**Action item:**
Transcribe the text read from every entry below line for line, without altering any characters. Omit the pictures from your answer.

**Supplied data:**
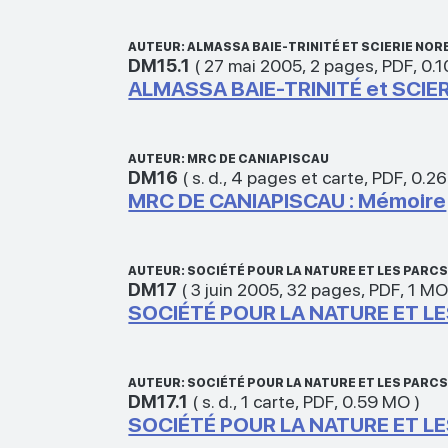
AUTEUR: ALMASSA BAIE-TRINITÉ ET SCIERIE NOR
DM15.1
(
27 mai 2005
,
2 pages
,
PDF
,
0.
ALMASSA BAIE-TRINITÉ et SCIE
AUTEUR: MRC DE CANIAPISCAU
DM16
(
s. d.
,
4 pages et carte
,
PDF
,
0.2
MRC DE CANIAPISCAU : Mémoire
AUTEUR: SOCIÉTÉ POUR LA NATURE ET LES PARC
DM17
(
3 juin 2005
,
32 pages
,
PDF
,
1 M
SOCIÉTÉ POUR LA NATURE ET LE
AUTEUR: SOCIÉTÉ POUR LA NATURE ET LES PARC
DM17.1
(
s. d.
,
1 carte
,
PDF
,
0.59 MO
)
SOCIÉTÉ POUR LA NATURE ET LE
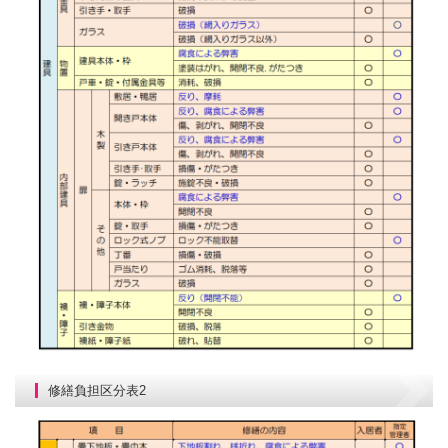
修繕負担区分表2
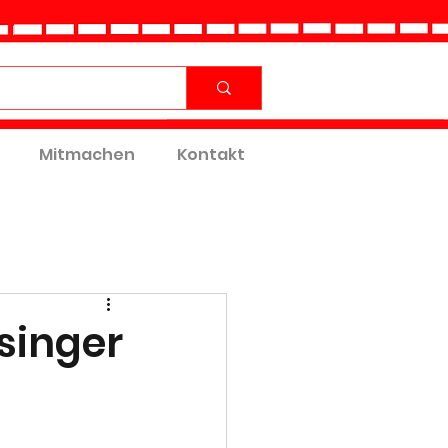
Mitmachen
Kontakt
singer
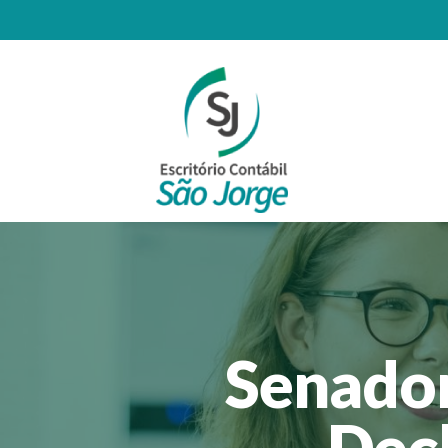
Senado
Decl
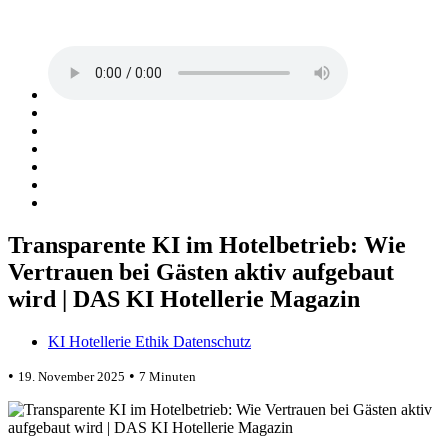
Transparente KI im Hotelbetrieb: Wie
Vertrauen bei Gästen aktiv aufgebaut
wird | DAS KI Hotellerie Magazin
KI Hotellerie Ethik Datenschutz
•
•
19. November 2025
7 Minuten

**Completed exercise:**
AUTEUR: ALMASSA BAIE-TRINITÉ ET SCIERIE NOR
DM15.1
(
27 mai 2005
,
2 pages
,
PDF
,
0.
ALMASSA BAIE-TRINITÉ et SCIE
AUTEUR: MRC DE CANIAPISCAU
DM16
(
s. d.
,
4 pages et carte
,
PDF
,
0.2
MRC DE CANIAPISCAU : Mémoire
AUTEUR: SOCIÉTÉ POUR LA NATURE ET LES PARC
DM17
(
3 juin 2005
,
32 pages
,
PDF
,
1 M
SOCIÉTÉ POUR LA NATURE ET LE
AUTEUR: SOCIÉTÉ POUR LA NATURE ET LES PARC
DM17.1
(
s. d.
,
1 carte
,
PDF
,
0.59 MO
)
SOCIÉTÉ POUR LA NATURE ET LE
修繕負担区分表2
Mitmachen
Kontakt
singer
Senado
Decl
Transparente KI im Hotelbetrieb: Wie
Vertrauen bei Gästen aktiv aufgebaut
wird | DAS KI Hotellerie Magazin
KI Hotellerie Ethik Datenschutz
•
•
19. November 2025
7 Minuten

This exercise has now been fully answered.